Au début des années 1860, il décide de la couvrir d’une verrière, afin de permettre l’exposition dans cette cour, de moulages de statues et fragments de sculptures dont le Louvre s’apprête à se séparer et qui serviront de modèles aux étudiants de l’école. Il conçoit une verrière qui repose sur de minces colonnes de fonte creuses placées devant la façade de la cour. Pour dessiner ces colonnes, Duban s’est inspiré des fines colonnes qui apparaissent dans les fantaisies d’architecture découvertes à Pompéi. Pour le sol, l’architecte choisit un nouveau type de carrelage mis au point récemment, le «grès-cérame». Trois ans après l’achèvement de la cour, en 1870, il ajoute une proposition de polychromie monumentale. Cette polychromie s’inspire de celle des monuments antiques, qu’il a découverte lors de son séjour à Rome en 1823, après l’obtention de son Grand Prix. Sa mort, en pleine Commune, l’empêcha d’achever cette entreprise et c’est Georges-Ernest Coquart, son successeur dans la charge d’architecte de l’École, qui reprit le chantier et mit en œuvre cette polychromie entre 1872 et 1874. En 1874, les collections de moulages y furent installées, dominées par les spectaculaires copies du Parthénon et du temple de Jupiter Stator, et y restèrent jusqu’à leur transfert en 1970 dans les Grandes Écuries de Versailles.

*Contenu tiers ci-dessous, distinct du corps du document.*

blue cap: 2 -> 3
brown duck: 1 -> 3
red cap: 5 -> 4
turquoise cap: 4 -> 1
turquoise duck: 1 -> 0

La cour vitrée comme l’ensemble du Palais des études conçu par Duban relève d’un style architectural très en vogue sous Louis-Philippe et durant le Second Empire : l’éclectisme. L’éclectisme consiste à puiser dans les grandes périodes de l’art français et européen comme dans un vaste vivier de sources et de modèles pour construire un bâtiment qui soit à la fois beau et fonctionnel. Avec cette cour vitrée, Duban mélange des références au passé (colonnes et polychromie inspirée de Pompéi) et des éléments d’une grande modernité (charpente métallique, colonne en fonte  et grès cérame). Les adeptes de ce mouvement qui s’apparente au romantisme en architecture, s’opposent ainsi aux tenants du néo-classicisme qui considèrent que tous les bâtiments devraient être construits selon un style homogène qui surpasse tous les autres : l’art gréco-romain.

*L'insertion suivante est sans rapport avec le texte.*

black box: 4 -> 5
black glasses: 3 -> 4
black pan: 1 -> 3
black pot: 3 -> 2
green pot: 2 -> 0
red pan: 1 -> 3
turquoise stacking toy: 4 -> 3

L’éclectisme a mauvaise réputation. Baudelaire le fustige avec vigueur. Pour lui, les éclectiques se dispersent vers des directions éparses et désordonnées, ce qui entraine l’épuisement de l’art. « Un éclectique  est un navire qui voudrait marcher avec quatre vents » dira-t-il. Pour moi, l’éclectisme a produit quelques chefs d’œuvre, comme cette cour vitrée ou à la même époque l’Opéra de Charles Garnier.